It’s Entirely Okay If You Don’t Go Home For Thanksgiving This Year

not going home for thanksgiving

Libby Ryan

The holidays come in a rush, with a whirlwind of travel expectations in addition to the gifts you have to buy. As soon as Halloween passes, you’re in the countdown to Thanksgiving, which quickly leads to the winter succession of celebrations. It’s a quick wind-up from binging on candy to traveling home twice in two months.

Unless you don’t.

There are so many reasons why it’s completely, absolutely okay not to make it home for Thanksgiving. It doesn’t mean you’re avoiding your family (and it’s also alright if you are). It doesn’t make you a holiday-hating grump (but if turkey isn’t your thing, that’s cool, too).
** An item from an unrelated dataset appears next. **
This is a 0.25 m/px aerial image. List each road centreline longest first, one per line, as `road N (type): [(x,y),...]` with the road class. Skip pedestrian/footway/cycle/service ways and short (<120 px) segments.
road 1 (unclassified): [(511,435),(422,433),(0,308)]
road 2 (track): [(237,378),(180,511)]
It does mean you have other stuff going on, whether it’s a tight budget, a full travel schedule or other people to celebrate with.

Personally, I love my family and I don’t really care for turkey dinners, but this will be the third Thanksgiving since I moved away from my Midwestern home state that I’ll be missing the holiday. And if you’ve got any of the three rationals I use in my no RSVP up your sleeve, you can feel just as confident in choosing to skip your parents’ potatoes, turkey and pie.

If you can’t afford it…

During my first year living in New York City, I was scraping together rent every month. There was no way I could spring for a flight across the country. And my fellow intern and assistant friends were dealing with the same problem.
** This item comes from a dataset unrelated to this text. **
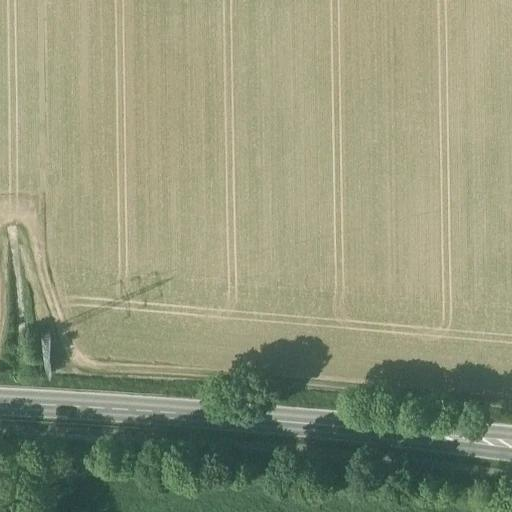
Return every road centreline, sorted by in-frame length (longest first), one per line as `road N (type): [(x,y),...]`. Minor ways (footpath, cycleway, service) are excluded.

Holiday travel is expensive, sometimes terrifyingly so when you realize it’s two inflated priced tickets in two months. That can pinch your wallet further than is possible if you’re at the beginning of your career working with an entry-level salary. If your budget is a little tight, it’s okay if you have to opt out. It’s completely valid to choose groceries, rent or even a necessary new pair of boots.

For those eager to see their families but wary of paying exorbitant holiday travel prices, we suggest going home another time of year. If your family is really set on it, you could even bake a pumpkin pie in March when travel deals are a little kinder on your wallet.

not going home for thanksgiving

Libby Ryan

If you want to use those vacation days…

In July, I found the perfect flight deal — $500 roundtrip to Thailand. The only catch? The flight leaves the Saturday before Thanksgiving. So I called my family and told them that I’d bring them some souvenirs from Bangkok for Christmas but I’d miss this year’s Turkey Day.

Let’s be real: Vacation days are at a premium. So the Thursday and Friday around Thanksgiving (and sometimes an extra half day on Wednesday) are prime real estate for a trip over the long weekend. We get it if you want to venture out into the world for those five days. Bonus points if you get the fam to come along for the ride!

If you’ve made your own traditions…

The word “Friendsgiving” seems to have percolated up through the Twitterverse and other spheres of the internet around 2007, right when the first millennials were hitting their mid-twenties. And we, as a generation, have adopted the idea of eating turkey, potatoes and pie with our friends — our chosen family. Once Pinterest came around, we were sold on the idea of DIYing our own Thanksgivings in small apartments, sometimes without an actual dinner table.

No matter if you adore your family’s inside jokes or if you’re trying your hardest to avoid your racist, sexist Uncle Arnold’s commentary over sweet potatoes, it’s alright if you want to spend Thanksgiving with your friends instead. And for those of you who celebrate Friendsgiving the weekend before with the squad and find yourself riding solo on the third Thursday in November, make yourself a nice turkey, brie and apple grilled cheese, pour yourself a glass of spiked cider and queue up a nice binge-watch on Netflix.